ROSANNE DINGLI: I use a number of strategies that will be no news to anyone who understands how the buying and selling of books works, and how the industry is changing right under the noses of those who write for it. Online interaction is very important, so I use the usual networking sites and host my own website and blog. I find that following other authors is rewarding. I also use the old-fashioned but tried and trusted media methods such as releases, phone calls and hardcopy dissemination of bookmarks and other advertising material. Book launches and signings work on a local level; and collaboration with writers and artists increases one’s circle of recognition and reach. What I like best is being featured in hardcopy and online magazines and journals with a good and reliable circulation.
DAVID WISEHART: Why publish on Kindle?
ROSANNE DINGLI: My publishers, BeWrite Books, have long understood the importance of eBooks and they have been poised for the explosion that started in 2010 for a very long time. My first novel was available in digital form as long ago as 2005. Ebook sales of my writing eclipsed paperbacks last October, and I do not see any signs of a reversal. BeWrite uses Kindle because it works—all their authors see proof of this every time we open our royalty statements. I have also used Kindle for my independently published collections of short stories and poetry. I had a number of collections that ran out of print around 2003, and they lay unloved and unread. So I revised them and gave them all new-look covers, and republished them on Kindle. This means I have a dual experience, which confirms both through a publisher and on my own initiative that it is possible to gain new readers and sustain a bank of loyal fans through Kindle.
DAVID WISEHART: What advice would you give to a first-time author thinking of self-publishing on Kindle?
ROSANNE DINGLI: I feel it is vital to have a large body of work available for sale. One or two books are never enough. Readers always seek more work by an author they like. It is rather important that a significant part of that body of work is supported and endorsed by a publisher with a valid track record. Publishers are useful! They do their own promotions in order to make their brand visible, which necessarily highlights their authors, without whom they have no reason for existing. Independently publishing titles is also valid for authors who wish to circulate out-of-print volumes, or to experiment with titles that have not gained a contract for one reason or another.

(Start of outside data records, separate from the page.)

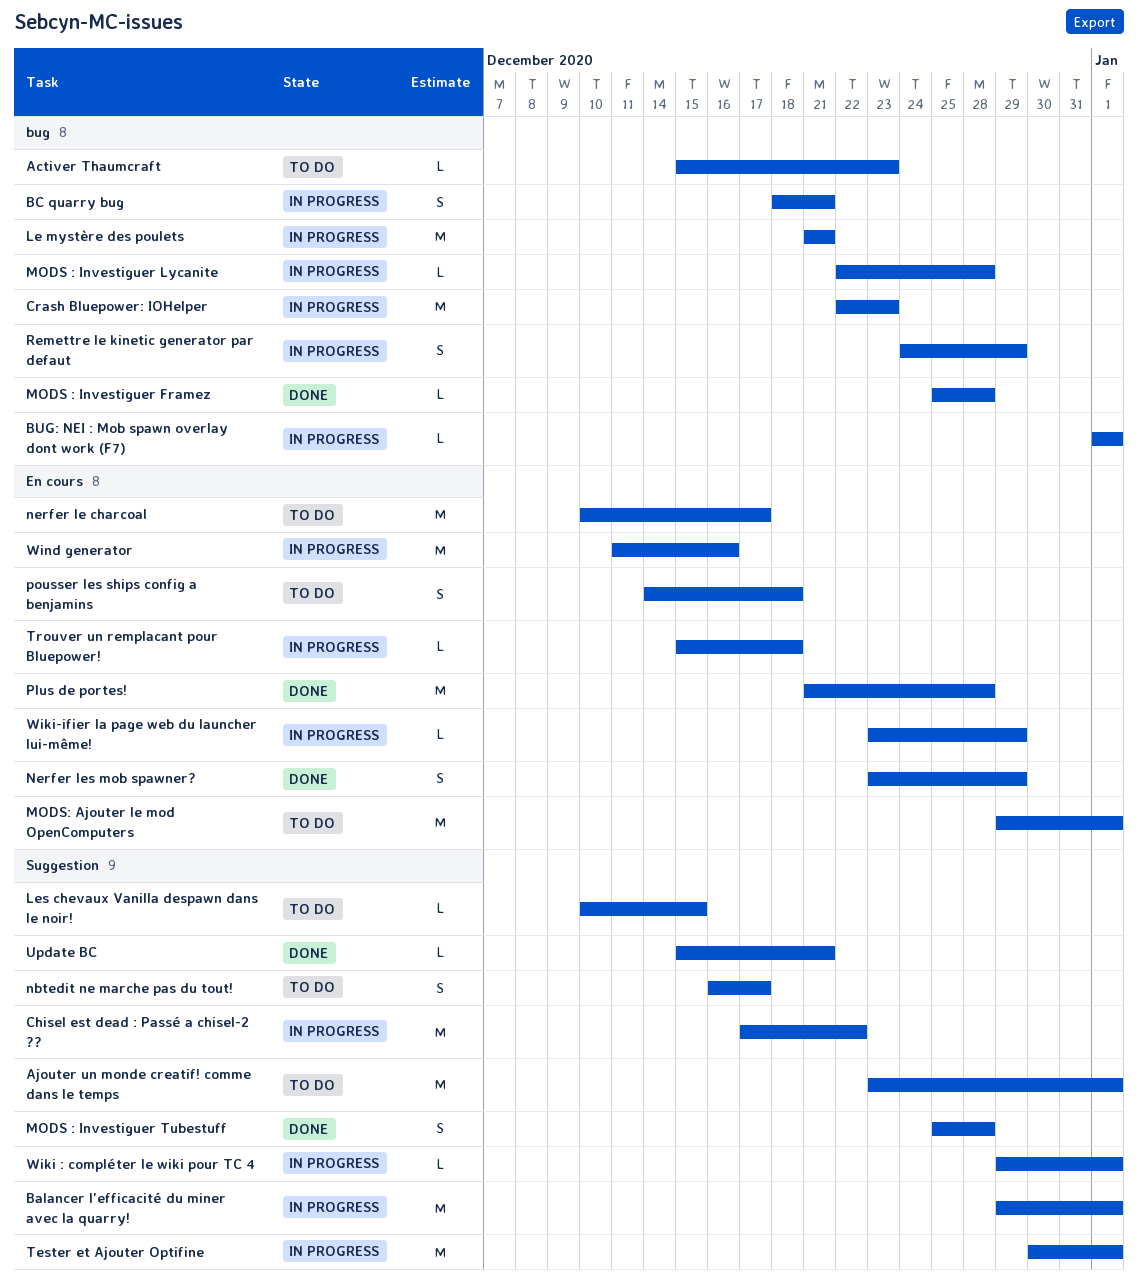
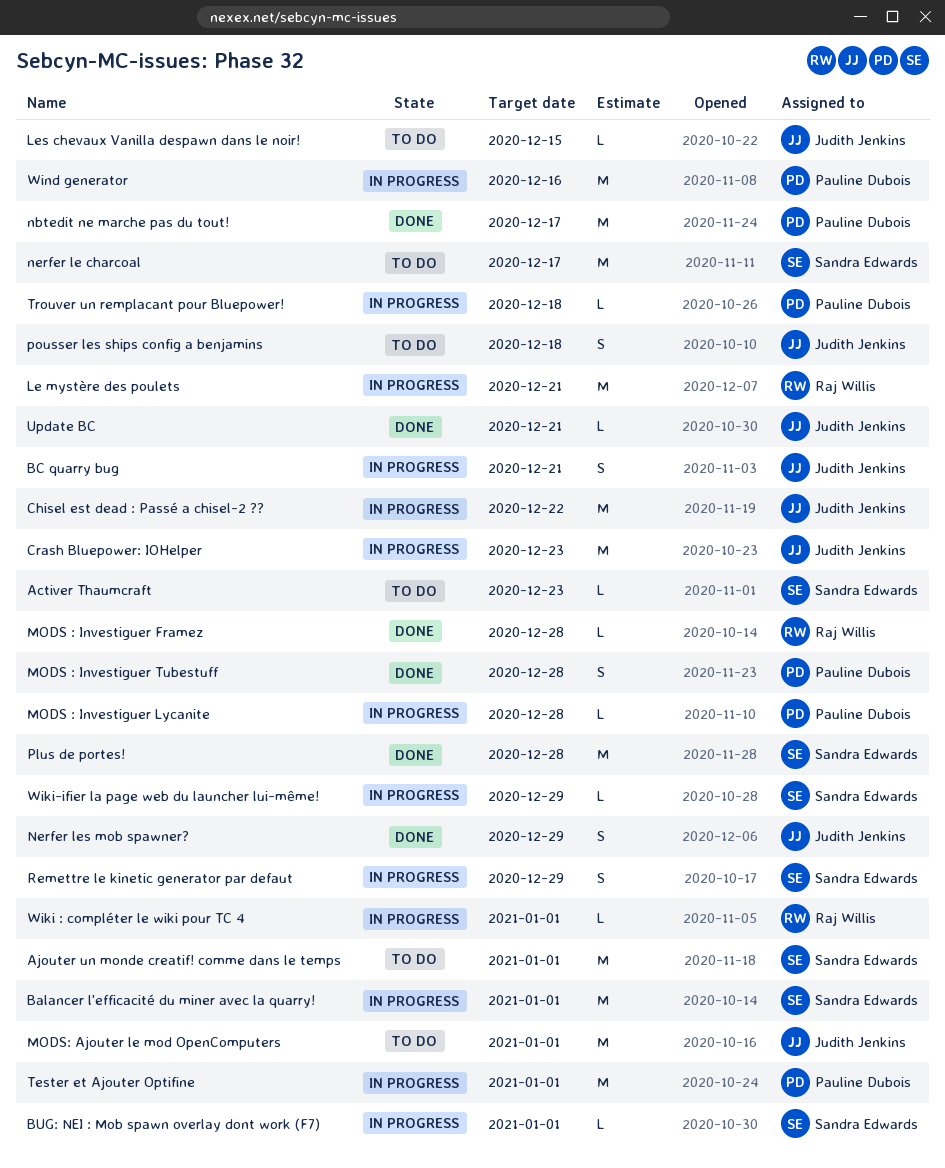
nbtedit ne marche pas du tout!, status: To do -> Done
nbtedit ne marche pas du tout!, estimate: S -> M

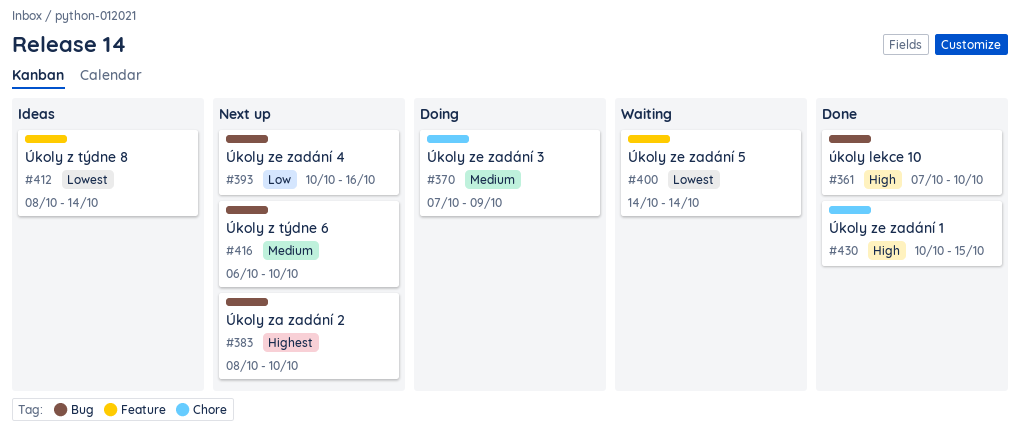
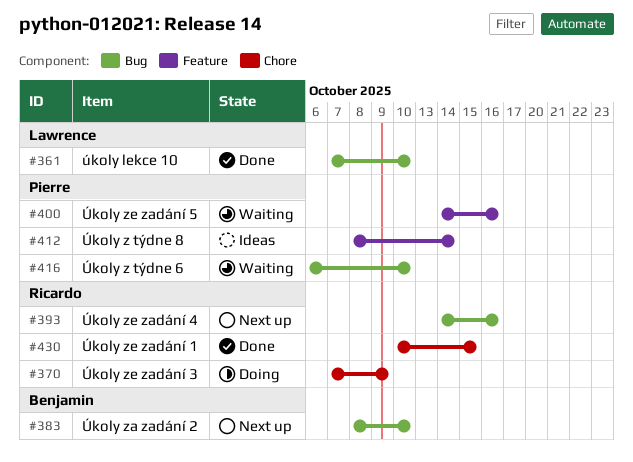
#393, start: Oct 10 -> Oct 14
#400, due: Oct 14 -> Oct 16
#416, status: Next up -> Waiting

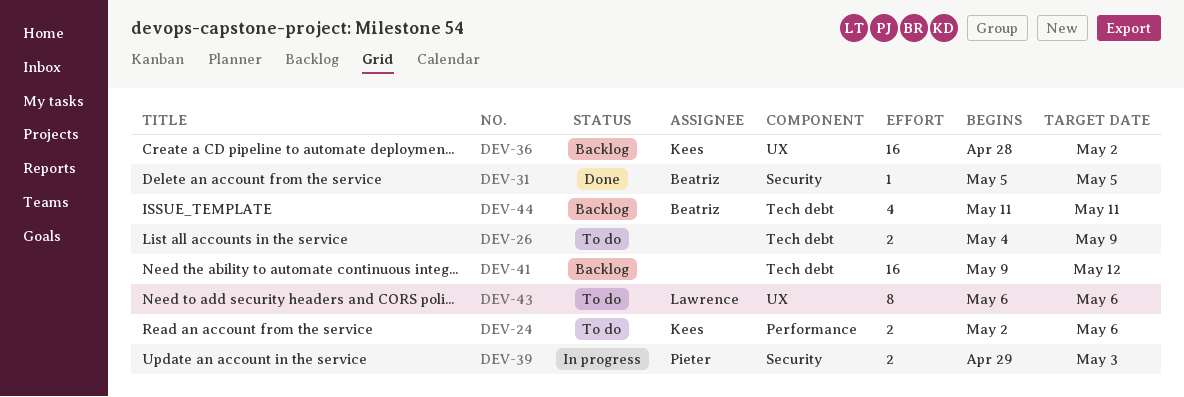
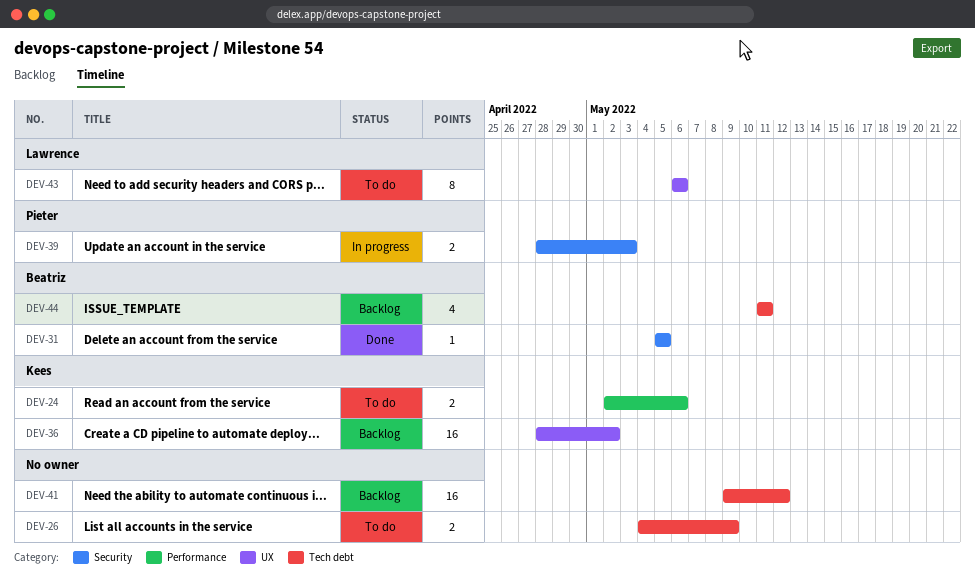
DEV-39, start: Apr 29 -> Apr 28

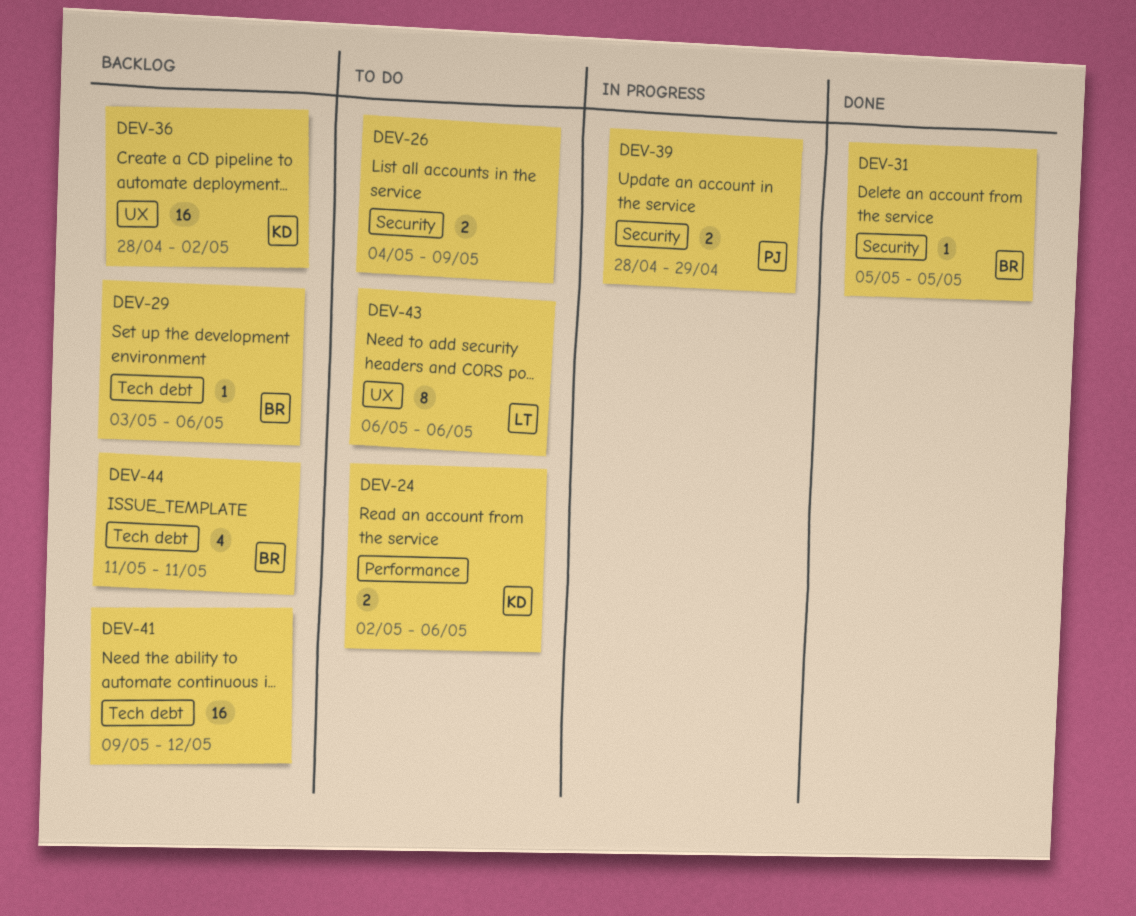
DEV-26, label: Tech debt -> Security
DEV-29: none -> present
DEV-39, due: May 3 -> Apr 29

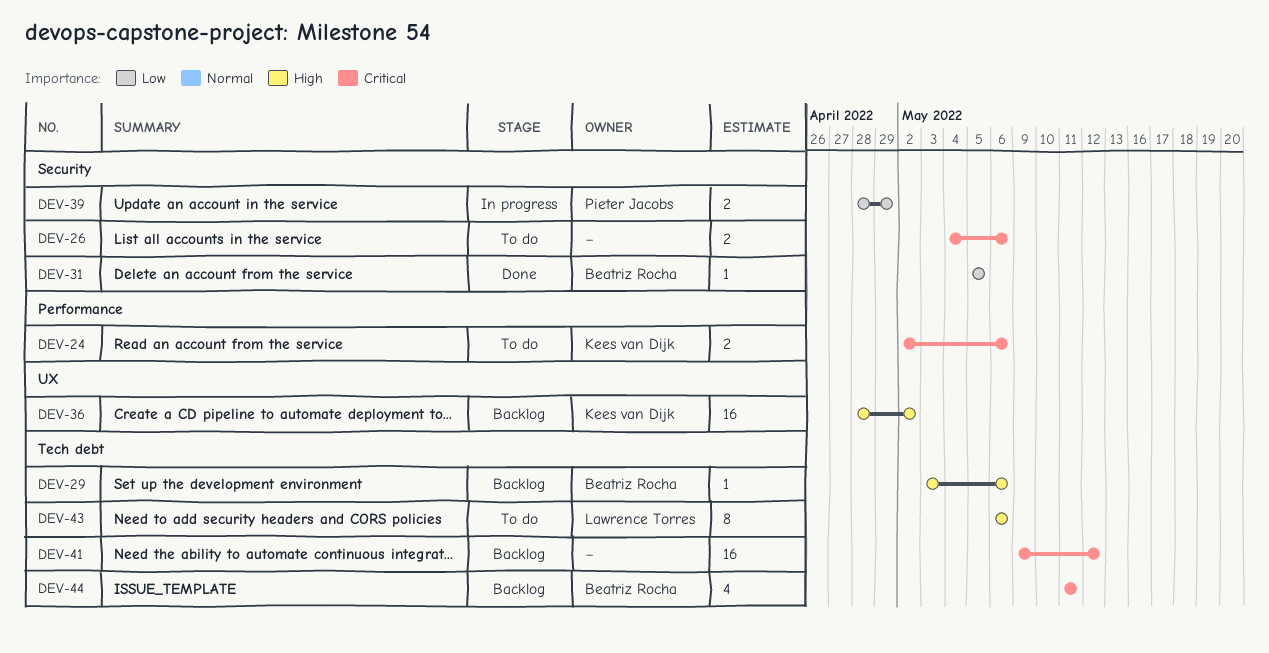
DEV-26, due: May 9 -> May 6
DEV-43, label: UX -> Tech debt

The reasons, however, can never be related to the quality or finish of the work. I do not like the word quality, because it is ambiguous and can mean a number of things. I mean the excellence in writing that goes much, much further than grammar, punctuation and syntax. My advice to authors is to obtain confirmation through a number of channels that their work has a unique and valid voice, and that their writing is not only mechanically and technically sound, but that it also speaks loudly of tone, voice and literary value. Ideas are never enough, and great stories are not enough: scintillating writing about an old idea with a plausible story, with a premise that has social, cultural, artistic, or philosophical depth, always works better and ultimately sells.
DAVID WISEHART: Thanks, and best of luck with your books.